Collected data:
════════════════════

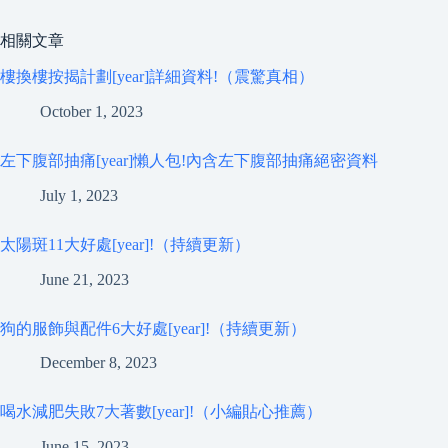
相關文章
樓換樓按揭計劃[year]詳細資料!（震驚真相）
October 1, 2023
左下腹部抽痛[year]懶人包!內含左下腹部抽痛絕密資料
July 1, 2023
太陽斑11大好處[year]!（持續更新）
June 21, 2023
狗的服飾與配件6大好處[year]!（持續更新）
December 8, 2023
喝水減肥失敗7大著數[year]!（小編貼心推薦）
June 15, 2023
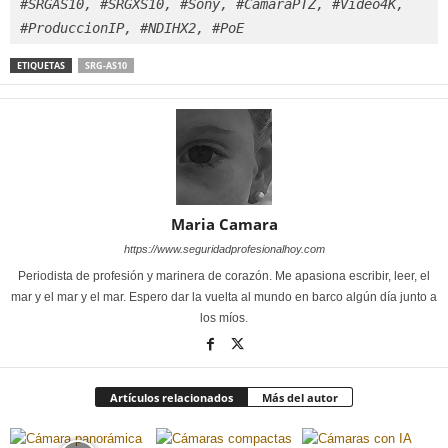
#SRGAS10, #SRGXS10, #Sony, #CamaraPTZ, #Video4K, 
#ProduccionIP, #NDIHX2, #PoE
ETIQUETAS
SRG-AS10
Maria Camara
https://www.seguridadprofesionalhoy.com
Periodista de profesión y marinera de corazón. Me apasiona escribir, leer, el
mar y el mar y el mar. Espero dar la vuelta al mundo en barco algún día junto a
los míos.
Artículos relacionados
Más del autor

════════════════════

WHAT YOU NEED TO DO:
Gather all lines of the records that include the word "year".

TASK RESULT:
樓換樓按揭計劃[year]詳細資料!（震驚真相）
左下腹部抽痛[year]懶人包!內含左下腹部抽痛絕密資料
太陽斑11大好處[year]!（持續更新）
狗的服飾與配件6大好處[year]!（持續更新）
喝水減肥失敗7大著數[year]!（小編貼心推薦）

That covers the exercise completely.